DATA SUPPLIED ▸

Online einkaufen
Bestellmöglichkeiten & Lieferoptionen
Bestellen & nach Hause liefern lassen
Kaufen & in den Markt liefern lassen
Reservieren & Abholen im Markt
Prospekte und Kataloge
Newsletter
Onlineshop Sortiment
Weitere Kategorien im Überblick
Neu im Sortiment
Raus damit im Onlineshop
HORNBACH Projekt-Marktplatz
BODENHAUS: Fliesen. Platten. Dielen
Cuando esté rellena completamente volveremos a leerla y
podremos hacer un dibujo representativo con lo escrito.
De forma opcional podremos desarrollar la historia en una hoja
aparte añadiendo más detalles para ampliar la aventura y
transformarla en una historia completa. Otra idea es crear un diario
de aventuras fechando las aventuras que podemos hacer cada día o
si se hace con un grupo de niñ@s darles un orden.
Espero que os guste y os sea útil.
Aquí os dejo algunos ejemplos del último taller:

--

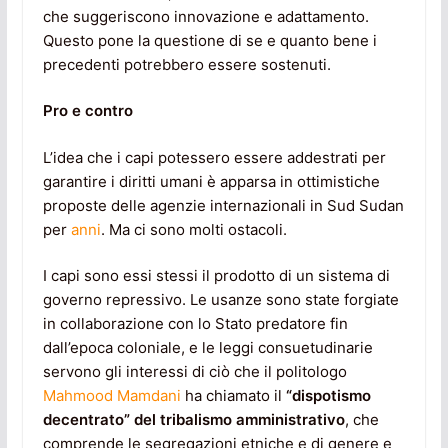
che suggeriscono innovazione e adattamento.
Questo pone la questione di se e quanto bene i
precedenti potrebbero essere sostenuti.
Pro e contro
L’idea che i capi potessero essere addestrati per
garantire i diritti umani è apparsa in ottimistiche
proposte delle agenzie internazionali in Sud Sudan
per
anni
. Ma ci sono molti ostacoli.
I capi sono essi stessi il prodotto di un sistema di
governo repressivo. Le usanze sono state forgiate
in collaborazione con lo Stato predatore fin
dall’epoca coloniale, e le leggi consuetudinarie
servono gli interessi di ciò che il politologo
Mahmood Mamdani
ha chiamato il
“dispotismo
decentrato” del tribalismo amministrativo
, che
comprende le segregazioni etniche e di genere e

TASK OBJECTIVE ▸
Scan the listing above for the line that has "che suggeriscono innovazione e adattamento.", then copy exactly from that line through the line that has "comprende le segregazioni".

RESULT FOR THIS TASK ▸
che suggeriscono innovazione e adattamento.
Questo pone la questione di se e quanto bene i
precedenti potrebbero essere sostenuti.
Pro e contro
L’idea che i capi potessero essere addestrati per
garantire i diritti umani è apparsa in ottimistiche
proposte delle agenzie internazionali in Sud Sudan
per
anni
. Ma ci sono molti ostacoli.
I capi sono essi stessi il prodotto di un sistema di
governo repressivo. Le usanze sono state forgiate
in collaborazione con lo Stato predatore fin
dall’epoca coloniale, e le leggi consuetudinarie
servono gli interessi di ciò che il politologo
Mahmood Mamdani
ha chiamato il
“dispotismo
decentrato” del tribalismo amministrativo
, che
comprende le segregazioni etniche e di genere e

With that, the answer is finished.